Schön wär’s, aber die Wirklichkeit ist deutlich ungemütlicher: Die AfD verfügt bundesweit mittlerweile über die treueste Wählerschaft unter den Parteien. Wer AfD wählt, ist für andere Parteien erstmal nicht mehr zu erreichen. Wichtiger aber noch: Bei der AfD ist der Protest das Programm und die Delegitimierung der Demokratie die Identität. Man könnte auch sagen: Der Protest ist die Überzeugung. Diese beiden Faktoren demoskopisch voneinander zu trennen, führt politisch in die Irre.
Das Politikangebot der AfD ist also in erster Linie ein Identitätsangebot. Das binäre Denken in Ingroup („Wir“) und Outgroups („die Anderen“), in Freund und Feind, ist konstitutiv für die eigene Weltanschauung. Wie intensiv die AfD mittels In- und Exklusion eine kollektive Identität unter ihrer Anhängerschaft konstruieren will, offenbart sich auf ihrer Facebook-Seite, dem eigenen Massenmedium der Partei. Eine quantitative und qualitative Textanalyse von 1175 Facebook-Posts der AfD-Bundespartei aus der vorherigen Legislaturperiode zeigt, dass die Botschaften der Partei Identitätspolitik pur sind: In über 75 Prozent der Posts konstruiert die AfD eine kollektive Identität und versucht, damit ein Gemeinschaftsgefühl unter der Anhängerschaft zu erzeugen.
Die inhaltliche Ausgestaltung dieser Identität ist für den aktuellen Aufstieg der AfD in der kriegsgetriebenen Wirtschafts- und Energiekrise von hohem Informationswert: Die AfD konstruiert eine Doppelidentität, sie versteht sich und ihr Umfeld als „Opfer“ und „Retter“ zugleich. Zentraler Konfliktgegenstand sind dabei jedoch nicht etwa ökonomische oder soziale Fragen, sondern kulturelle Themen, konkreter: ein Lebensstil, den sie zum „kulturtypischen“ deutschen, nahezu naturgesetzlich verbrieften Lebensstil erhebt. Dieser Umstand war schon vor Inflation und Rezession bemerkenswert, schließlich ist eine wichtige Gemeinsamkeit der AfD-Wählerschaft die sozioökonomische Abstiegsangst aus der Mittelschicht. Aber die AfD deutet die gegenwärtige Energie- und Wirtschaftskrise zu einer Identitätskrise um. Statt Klassenkampf führt sie Kulturkampf. Statt Entlastung von Preissteigerungen bietet sie Entlastung von Veränderungsdruck. Die kurzfristige Krisen- und die langfristige Transformationspolitik der Bundesregierung deutet sie als Angriff auf ihren Lebensstil, statt als Folge des Angriffs Russlands auf die Ukraine oder der Klimakrise.

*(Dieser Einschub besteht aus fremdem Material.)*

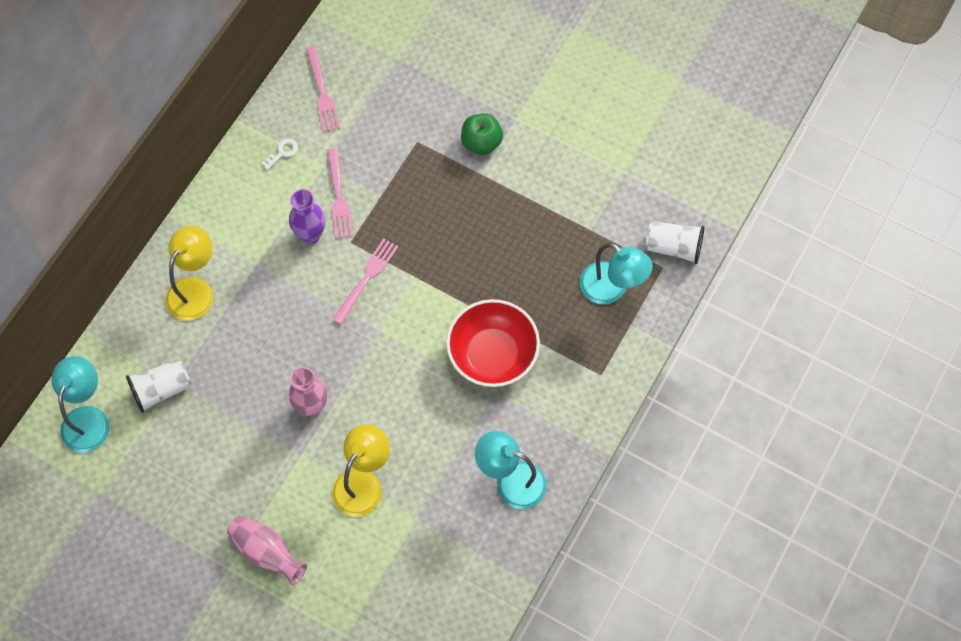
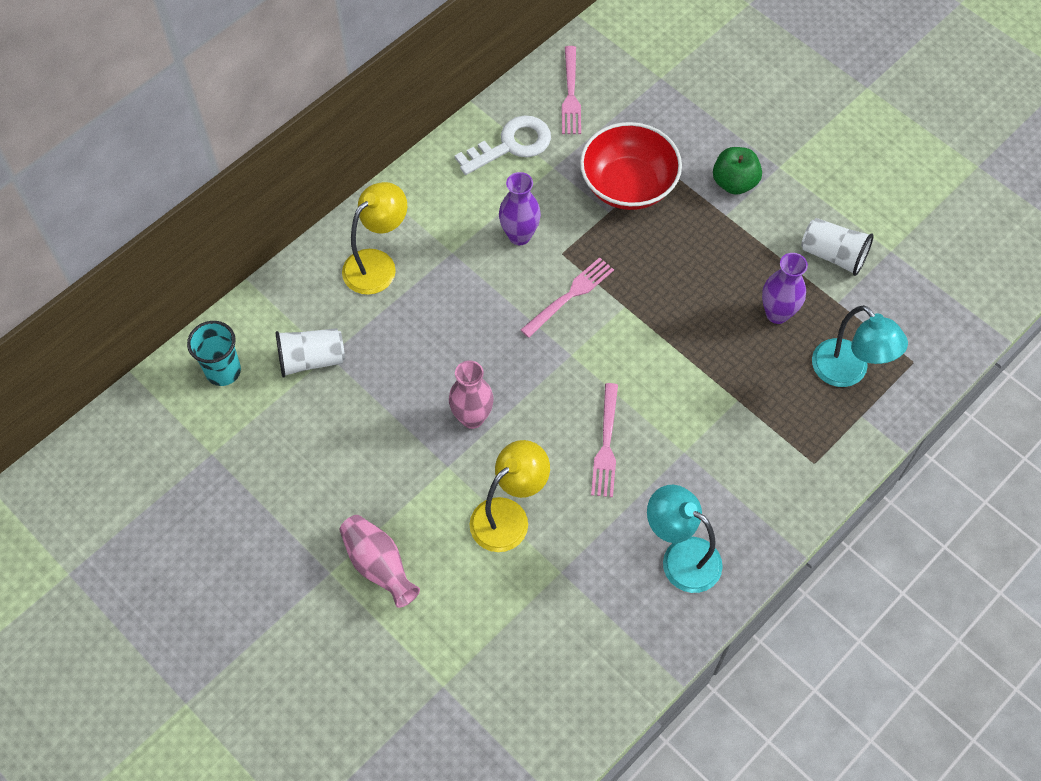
camera: 15 degrees right, 5 degrees down
(88, 419) = (223, 371): turquoise lamp -> turquoise cup
(282, 152) = (511, 145): white key -> white key, size x2.15
(339, 197) = (561, 204): pink fork -> pink fork (606, 445)
(492, 354) = (693, 410): red bowl -> red bowl (628, 185)
(543, 252) = (777, 313): none -> purple vase
(673, 247) = (931, 343): white cup -> white cup (833, 255)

Zwar bewirtschaftet die AfD ihre kulturelle Identität als völkisch-nationalistische Kraft auch über Kategorien wie Ethnie oder Religion, ebenso steht aber ihre Vorstellung vom „normalen Leben“ im Zentrum des Selbstverständnisses. Diese „Normalität“ macht sie an alltäglichen Dingen wie Mobilität, Ernährung, Kleidung oder Freizeitgestaltung fest. Also jene Bereiche des eigenen Lebens, die direkt von der Inflation betroffen sind. Die AfD zieht die Grenze zwischen den Insidern, die einen „typisch deutschen“ Lebensstil pflegen, und jenen Outsidern, die sich angeblich davon entfremdet hätten, mitten durch die Gesellschaft: Bei der Ernährung wird die Trennlinie zwischen „Fleisch“ und „Vegan“ gezogen, bei der Mobilität zwischen Diesel und E-Auto, bei der Urlaubsplanung zwischen Billigflug und Nichtflug. Die Outsider gelten als Verräter der eigenen Kultur. Dazu zählt sie die politischen Eliten genauso wie zivilgesellschaftliche Gruppen, beispielsweise „Fridays for Future“. Schließlich ist der Treibstoff ihrer kulturellen Identität billige fossile Energie. Die Öffnung von Nord Stream 2 ist daher als Hauptforderung der AfD folgerichtig und hat eine zweifache Funktion: Erstens werden mit der Kulturalisierung ökonomischer Themen die Verunsicherten von Veränderungsdruck entlastet, ein Angebot, das auch für viele Westdeutsche attraktiv zu sein scheint. Zweitens kommen Putinfans auf ihre Kosten, die zahlreicher in Ostdeutschland zu vermuten sind. Für beide gilt: Die Pipeline ist das Versprechen von Identitätswahrung.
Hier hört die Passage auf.